The “true” Internet is based on freedom. The original ‘net, a system of BBS’s and mailservers each with their own address format, was free.
More and more, that freedom is fading away. We have ads. Popups. Content filters. KGB-esque ISP’s. The great advent of centralized, high-bandwidth IPS’s, instead of person-to-person dial-up connections, has changed what the Internet is.
Now, I don’t want to sound like I’m bashing progress. I’m vary glad to have a home internet connection of 10 mbps down / 1.5 mbps up.
The problem that I have is that the concept of freedom on the Internet is based on its’ distributed architecture. In the old days, with dial-up links, there was no real backbone, per se, and the ‘net was really owned by its’ users, by everyone.
Part I: The Block
In 2006, we see an increasing trend towards the ‘net being owned and run by monopolies. Not to group them together, but companies such as Google, AOL, and Microsoft aim to provide an all-encompassing Internet experience. The former is a wonderful resource, while the latter two are evil. However, as these monsters evolve, and the Internet moves from a distributed architecture to that of one central pipeline, is freedom gradually fading away?
The case in point, and impetus for all this, was a recent event:
When I got my first high-bandwidth home connection, CableVision’s Optimum Online, it was amazing. And, though I’m sure they didn’t know it, it was perfect. My “dynamic” IP was leased for a few months at a time, so my domains just pointed right to it. I’d change them when it rolled over. Aside from the rollover day, and the fact that my IP didn’t reverse-validate (only a problem when trying to run a mail server, though I solved that by relaying outgoing mail), I had a completely functional connection.
Then, FiOS exploded on suburbia. Fiber-optic, high-bandwidth lines to the residence, claiming 5mbps down/1mpbs up. I was hooked. Verizon installed it on the first day it was available. The technician was still as amazed as I was, and was a real technician, not one of the trained morons that take over once the bugs are worked out.
The connection speed was amazing. Then I went to change over my domain names. Could it be possible? Yes. A conspiracy. Optimum had in their TOS that you couldn’t run a server, but I always figured it was a way to get rid of unruly customers. Well, Verizon thought otherwise. All incoming requests were blocked on port 80. Yes, they were attempting to actually prevent anyone from hosting their own web sites.
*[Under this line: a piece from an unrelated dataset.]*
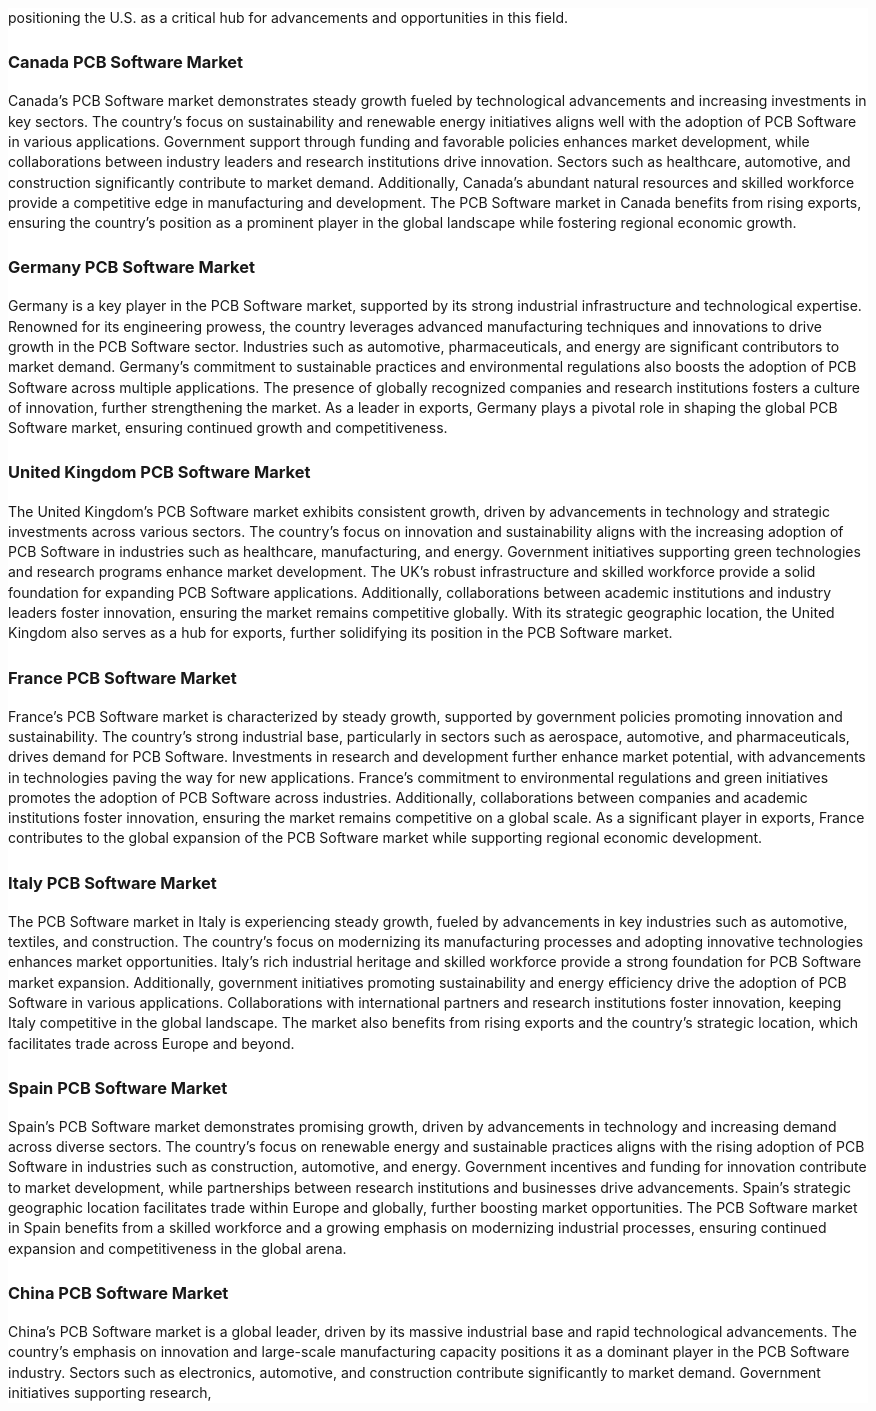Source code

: positioning the U.S. as a critical hub for advancements and opportunities in this field.</p><h3>Canada PCB Software Market</h3><p>Canada&rsquo;s PCB Software market demonstrates steady growth fueled by technological advancements and increasing investments in key sectors. The country&rsquo;s focus on sustainability and renewable energy initiatives aligns well with the adoption of PCB Software in various applications. Government support through funding and favorable policies enhances market development, while collaborations between industry leaders and research institutions drive innovation. Sectors such as healthcare, automotive, and construction significantly contribute to market demand. Additionally, Canada&rsquo;s abundant natural resources and skilled workforce provide a competitive edge in manufacturing and development. The PCB Software market in Canada benefits from rising exports, ensuring the country&rsquo;s position as a prominent player in the global landscape while fostering regional economic growth.</p><h3>Germany PCB Software Market</h3><p>Germany is a key player in the PCB Software market, supported by its strong industrial infrastructure and technological expertise. Renowned for its engineering prowess, the country leverages advanced manufacturing techniques and innovations to drive growth in the PCB Software sector. Industries such as automotive, pharmaceuticals, and energy are significant contributors to market demand. Germany&rsquo;s commitment to sustainable practices and environmental regulations also boosts the adoption of PCB Software across multiple applications. The presence of globally recognized companies and research institutions fosters a culture of innovation, further strengthening the market. As a leader in exports, Germany plays a pivotal role in shaping the global PCB Software market, ensuring continued growth and competitiveness.</p><h3>United Kingdom PCB Software Market</h3><p>The United Kingdom&rsquo;s PCB Software market exhibits consistent growth, driven by advancements in technology and strategic investments across various sectors. The country&rsquo;s focus on innovation and sustainability aligns with the increasing adoption of PCB Software in industries such as healthcare, manufacturing, and energy. Government initiatives supporting green technologies and research programs enhance market development. The UK&rsquo;s robust infrastructure and skilled workforce provide a solid foundation for expanding PCB Software applications. Additionally, collaborations between academic institutions and industry leaders foster innovation, ensuring the market remains competitive globally. With its strategic geographic location, the United Kingdom also serves as a hub for exports, further solidifying its position in the PCB Software market.</p><h3>France PCB Software Market</h3><p>France&rsquo;s PCB Software market is characterized by steady growth, supported by government policies promoting innovation and sustainability. The country&rsquo;s strong industrial base, particularly in sectors such as aerospace, automotive, and pharmaceuticals, drives demand for PCB Software. Investments in research and development further enhance market potential, with advancements in technologies paving the way for new applications. France&rsquo;s commitment to environmental regulations and green initiatives promotes the adoption of PCB Software across industries. Additionally, collaborations between companies and academic institutions foster innovation, ensuring the market remains competitive on a global scale. As a significant player in exports, France contributes to the global expansion of the PCB Software market while supporting regional economic development.</p><h3>Italy PCB Software Market</h3><p>The PCB Software market in Italy is experiencing steady growth, fueled by advancements in key industries such as automotive, textiles, and construction. The country&rsquo;s focus on modernizing its manufacturing processes and adopting innovative technologies enhances market opportunities. Italy&rsquo;s rich industrial heritage and skilled workforce provide a strong foundation for PCB Software market expansion. Additionally, government initiatives promoting sustainability and energy efficiency drive the adoption of PCB Software in various applications. Collaborations with international partners and research institutions foster innovation, keeping Italy competitive in the global landscape. The market also benefits from rising exports and the country&rsquo;s strategic location, which facilitates trade across Europe and beyond.</p><h3>Spain PCB Software Market</h3><p>Spain&rsquo;s PCB Software market demonstrates promising growth, driven by advancements in technology and increasing demand across diverse sectors. The country&rsquo;s focus on renewable energy and sustainable practices aligns with the rising adoption of PCB Software in industries such as construction, automotive, and energy. Government incentives and funding for innovation contribute to market development, while partnerships between research institutions and businesses drive advancements. Spain&rsquo;s strategic geographic location facilitates trade within Europe and globally, further boosting market opportunities. The PCB Software market in Spain benefits from a skilled workforce and a growing emphasis on modernizing industrial processes, ensuring continued expansion and competitiveness in the global arena.</p><h3>China PCB Software Market</h3><p>China&rsquo;s PCB Software market is a global leader, driven by its massive industrial base and rapid technological advancements. The country&rsquo;s emphasis on innovation and large-scale manufacturing capacity positions it as a dominant player in the PCB Software industry. Sectors such as electronics, automotive, and construction contribute significantly to market demand. Government initiatives supporting research,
Well, simple fix. I had my domain names registered through GoDaddy, so I just bound Apache to port 10011 (an unused port) and forwarded my domains to http://xxx.xxx.xxx.xxx:10011. Beautiful. For about 24 hours. Then they stopped working. I was in a panic. I had returned to college, and had no access to my machines. I frantically called my mother at home. The her ‘net was working. She could ping my machines. What could it be?
It took me a minute to think of it. I instructed her on how to find the WAN IP. She read it off. Sure enough, it changed. I updated the IP, logged in, and, of course! The Verizon DHCP lease was less than 72 hours. Enter dynDNS.org, a wonderful (and free service) that provides DNS resolution with a client program resident on one of your servers or routers, keeping their DNS records for you up-to-date. A bit of a kludge, but now jantman.dyndns.org pointed to my IP, and jasonantman.com pointed to jantman.dyndns.org:10011.
For over a year, it’s worked. I’ve harbored resentment against Verizon, but at over 100% more expensive, I can’t possibly afford their static IP FiOS. So, I’ve just been infinitely upset at Verizon’s desire to quash free speech, freedom of use and, in my opinion, part of what the Internet’s about.
Part II: The Conspiracy
Since then, my father (who works at a very large state agency) has never been able to view my web page. Nobody else has complained of this problem. I get indexed by the search engine bots, and get plenty of hits. But my father can’t see my web site.
Now, I know that his entire organization, (supposedly back-end also) is run on Windoze, or, as I prefer to call it, the Blue Plague. So, I was already suspicious of their IT infrastructure.
Well, finally, I gave in, and asked him to e-mail his IT guys. The response that I got: They block any web requests to any port other than 80.
From a security standpoint, I can see this as being a potentially useful trick. However, the sheer reality of it is baffling. Residential ISP’s block any requests to a server on port 80, and meanwhile, large companies block all outgoing HTTP requests to anything other than port 80.
At what point will the users take back the Internet, and put ourselves in control again? How is it that we have allowed pop-ups, spyware, and our ISP’s and corporations telling us what content they want us to get, and what content we can provide to other people?
When will we users finally stand up and say, “This is what we want. This is what is expected of you, and we will not let you tell us otherwise”?